Find Minimum in Rotated Sorted Array | Leetcode 153 | Optimal Binary Search

The “Find Minimum in Rotated Sorted Array” problem is a classic question that tests your understanding of binary search and array manipulation. In this blog, we’ll explain the problem, walk you through both brute force and optimal solutions, and make everything easy to understand with code comments, dry runs, and clear explanations.

Suppose an array of length n sorted in ascending order is rotated between 1 and n times. For example, the array nums = [0,1,2,4,5,6,7] might become:

• [4,5,6,7,0,1,2] if it was rotated 4 times.
• [0,1,2,4,5,6,7] if it was rotated 7 times.

Notice that rotating an array [a[0], a[1], a[2], ..., a[n-1]] 1 time results in the array [a[n-1], a[0], a[1], a[2], ..., a[n-2]].

Given the sorted rotated array nums of unique elements, return the minimum element of this array.

You must write an algorithm that runs in O(log n) time.

Here’s the [Problem Link] to begin with.

Example 1:

Input: nums = [3,4,5,1,2]
Output: 1
Explanation: The original array was [1,2,3,4,5] rotated 3 times.

Example 2:

Input: nums = [4,5,6,7,0,1,2]
Output: 0
Explanation: The original array was [0,1,2,4,5,6,7] and it was rotated 4 times.

Example 3:

Input: nums = [11,13,15,17]
Output: 11
Explanation: The original array was [11,13,15,17] and it was rotated 4 times. 

Constraints:

• n == nums.length
• 1 <= n <= 5000
• -5000 <= nums[i] <= 5000
• All the integers of nums are unique.
• nums is sorted and rotated between 1 and n times.

Brute Force Solution (Linear Scan)

Intuition and Approach

Let’s solve the problem in the most straightforward way:

1. Scan Each Element:
   Go through the array from start to end.
2. Track the Minimum:
   Keep updating a variable with the smallest value found so far.
3. Why does this work?
   We check every element, so we’re sure to find the minimum.

This approach is easy to understand but not efficient for large arrays.

Code Implementation

class Solution:
    def findMin(self, nums: List[int]) -> int:
        minimum = float("inf")                # Initialize minimum as infinity
        for i in range(len(nums)):            # Iterate through the array
            minimum = min(minimum, nums[i])   # Update minimum if needed
        return minimum                        # Return the smallest element

Code Explanation

• We initialize minimum as infinity.
• We loop through each element in the array.
• If we find a smaller value, we update minimum.
• After checking all elements, we return minimum.

Dry Run

Input:
nums = [1]

• minimum = inf
• Compare 4 → minimum = 4
• Compare 5 → minimum = 4
• Compare 6 → minimum = 4
• Compare 7 → minimum = 4
• Compare 0 → minimum = 0 (updated)
• Compare 1 → minimum = 0
• Compare 2 → minimum = 0

Final Output:
0

Time and Space Complexity

• Time Complexity: O(n)
  We may have to check every element.
• Space Complexity: O(1)
  Only a variable for the minimum.

Conclusion

The brute force approach is simple and works for small arrays, but it’s too slow for large inputs.

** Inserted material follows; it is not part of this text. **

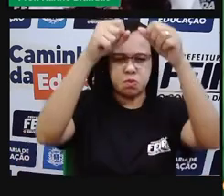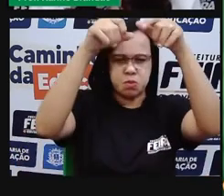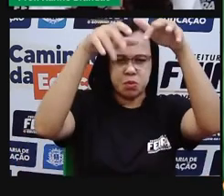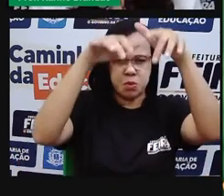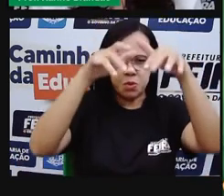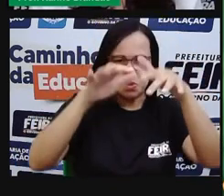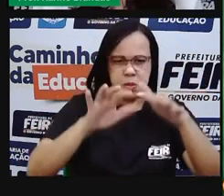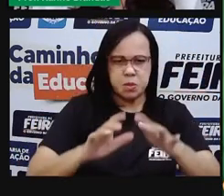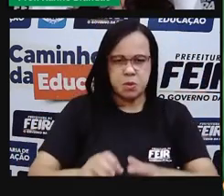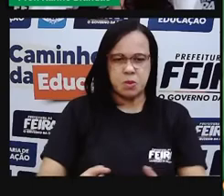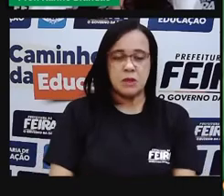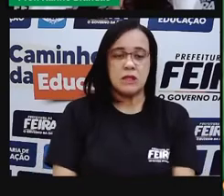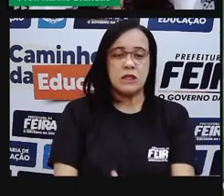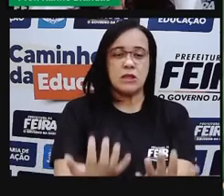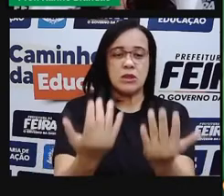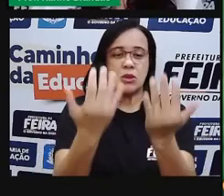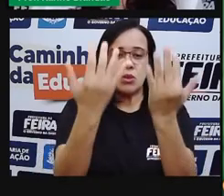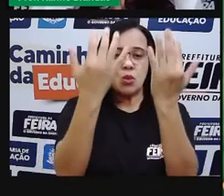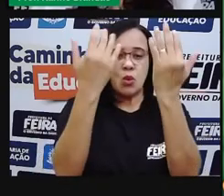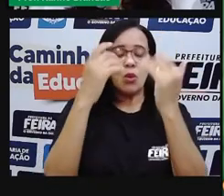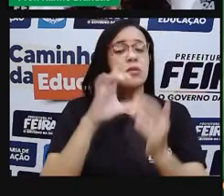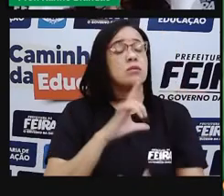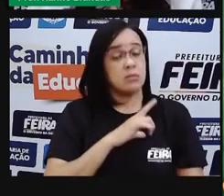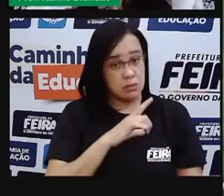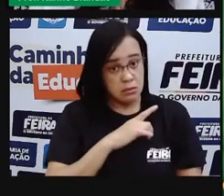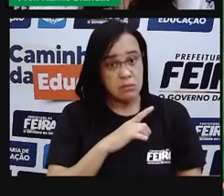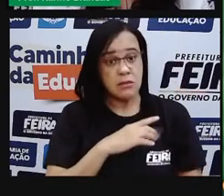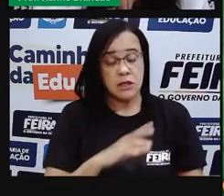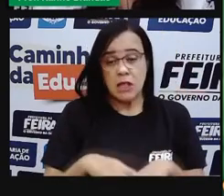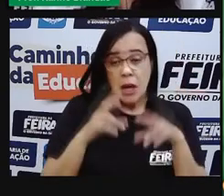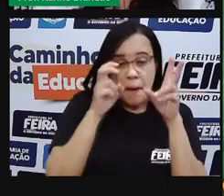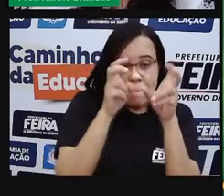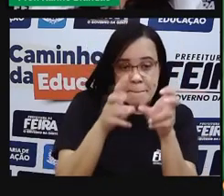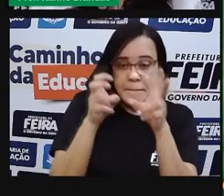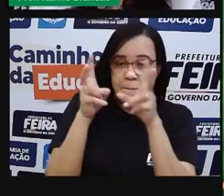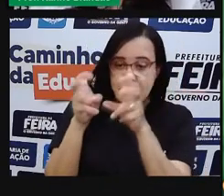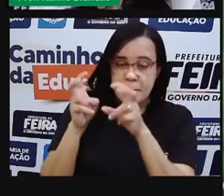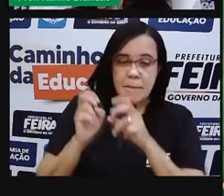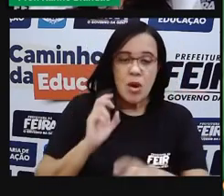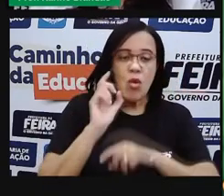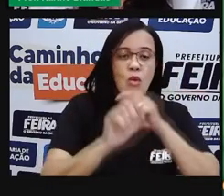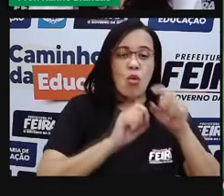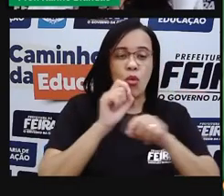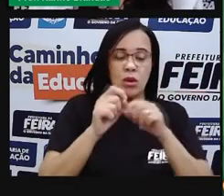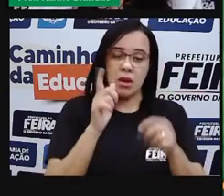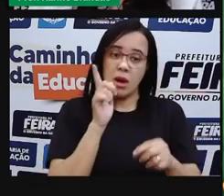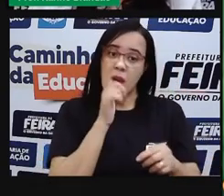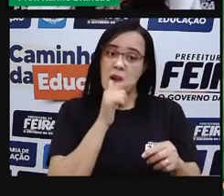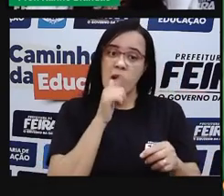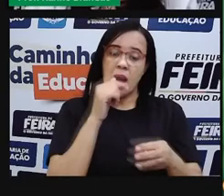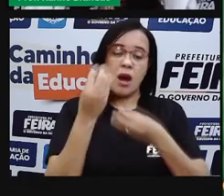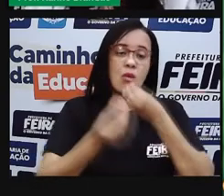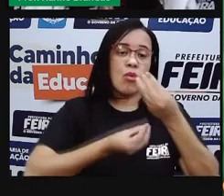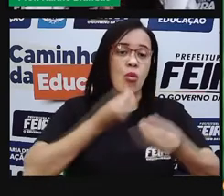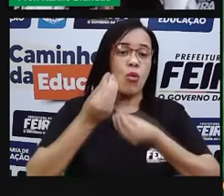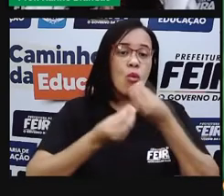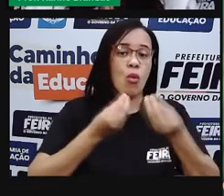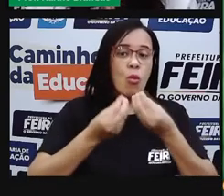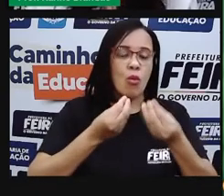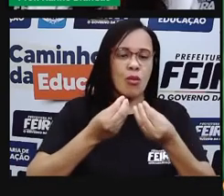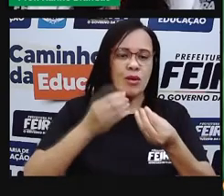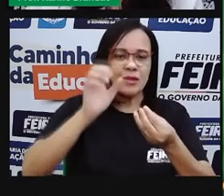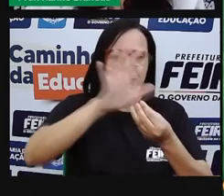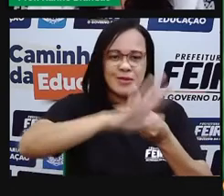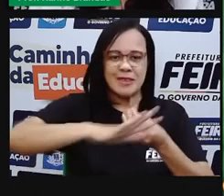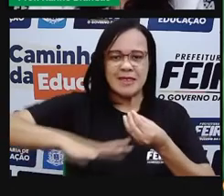planeta, a gente percebe que a água vai estar na esfera do nosso planeta Terra, chamado de hidrosfera,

Optimal Solution (Binary Search)

Intuition and Approach

We can do much better using binary search:

1. Binary Search:
   Use two pointers (low and high) to perform binary search.
2. Check Sorted Halves:
   • If the left half is sorted, the minimum is either at low or in the right half.
   • If the right half is sorted, the minimum is either at mid or in the left half.
3. Why does this work?
   In a rotated sorted array, the minimum element is the only element where the previous element is greater than it. Binary search helps us find this quickly.

Code Implementation

class Solution:
    def findMin(self, nums: List[int]) -> int:
        n = len(nums)
        low = 0
        high = n - 1
        minimum = float("inf")

        while low <= high:
            mid = (low + high) // 2            # Find the middle index

            # If left half is sorted
            if nums[low] <= nums[mid]:
                minimum = min(minimum, nums[low])  # Update minimum
                low = mid + 1                      # Search in the right half
            else:                                  # Right half is sorted
                minimum = min(minimum, nums[mid])  # Update minimum
                high = mid - 1                     # Search in the left half

        return minimum                             # Return the smallest element

Code Explanation

• We use binary search with pointers low and high.
• If the left half is sorted, the minimum must be at low or in the right half.
• If the right half is sorted, the minimum must be at mid or in the left half.
• We keep updating minimum and narrowing our search window.
• When the search is done, we return minimum.

Dry Run

Input:
nums = [1]

• low = 0, high = 6
• mid = 3 (nums = 7)
• Left half is sorted (nums=4 <= nums=7)
• minimum = min(inf, 4) = 4
• Move low to mid + 1 = 4
• low = 4, high = 6
• mid = 5 (nums = 1)
• Left half is sorted (nums=0 <= nums=1)
• minimum = min(4, 0) = 0
• Move low to mid + 1 = 6
• low = 6, high = 6
• mid = 6 (nums = 2)
• Left half is sorted (nums=2 <= nums=2)
• minimum = min(0, 2) = 0
• Move low to mid + 1 = 7
• low > high, exit loop.

Final Output:
0

Time and Space Complexity

• Time Complexity: O(log n)
  Binary search divides the array each time.
• Space Complexity: O(1)
  Only a few pointers and a variable for the minimum.

Conclusion

The optimal solution is efficient and works well for large arrays. It’s the best approach for interviews and practical use.

Final Thoughts

The “Find Minimum in Rotated Sorted Array” problem is a great example of how to optimize from brute force to an efficient binary search solution. Start with brute force to understand the basics, then use binary search for best performance.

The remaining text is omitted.